Das Zürcher Logistik-Kolloquium im Dozentenfoyer der ETH Zürich war wieder ein voller Erfolg! Rund 70 Gäste aus Industrie und Wirtschaft nutzten am Dienstag, 2. Mai 2023, die Gelegenheit für einen regen Gedankenaustausch im Verlauf der drei inspirierenden Referate.
Den Anfang machte Herr Dr. Jean Philippe Burkhalter, Leiter Operations (COO) und Mitglied der Geschäftsleitung der Elektro-Material AG in Zürich, der unter dem Titel «Logistikzentrum – Neue Massstäbe» ihr modernisiertes Logistikzentrum vorstellte.
Zu Beginn betonte Dr. Burkhalter die Unabdingbarkeit des nachhaltigen und verantwortungsvollen Handelns in der gesamten Wertschöpfungskette jedes Unternehmens. Dies bildete die Basis bei der Entwicklung der eigenen Lösungskonzepte, bei der die EM eine sogenannte «Urban Areas Strategy» anwandte. Das bedeutet, die Firma verfügt über kein Zentrallager, sondern über neun Niederlassungen an für die Kundennähe optimal platzierten Standorten. Zusätzlich wird die Kundenbindung über digitale Channels, persönliche Beratung in den EM-Shops sowie durch kundenzentrierte Dienstleistungen gefestigt.
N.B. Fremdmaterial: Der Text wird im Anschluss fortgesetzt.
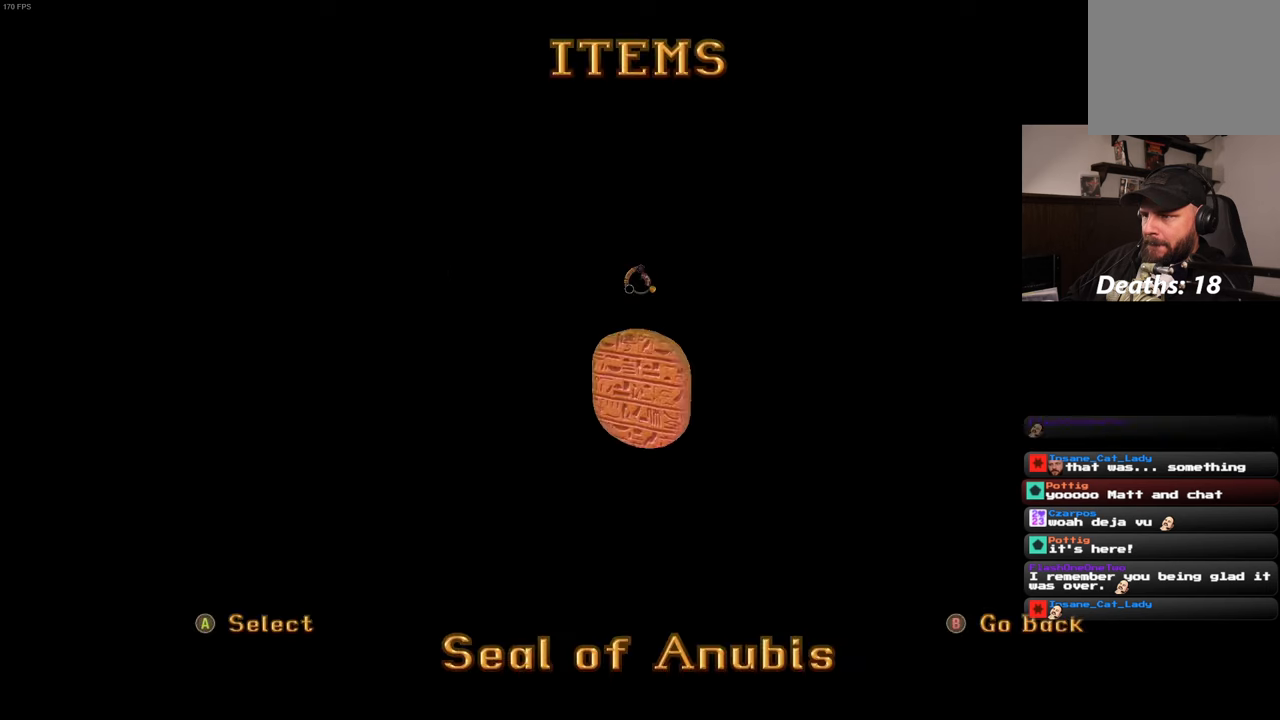
{"dt_ms": 500, "buttons": [], "left_stick": "center", "right_stick": "center", "events": [[50, "CROSS", "up"]]}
In diesem Zusammenhang stellte Dr. Burkhalter das «movEM» Projekt vor, bei dem in Zusammenarbeit mit der Dr. Acél & Partner AG ein wegweisendes Logistikzentrum entwickelt wurde. Die Gebäudeplanung folgte dem Grundsatz «Shape Follows Function», sodass fast alle Logistik-Aktivitäten prozessorientiert im Erdgeschoss Platz finden. Die hohe Automatisierung steigert zusätzlich die Effizienz in der Logistik. Die umgesetzte Lösung ist wegweisend für die Schweiz.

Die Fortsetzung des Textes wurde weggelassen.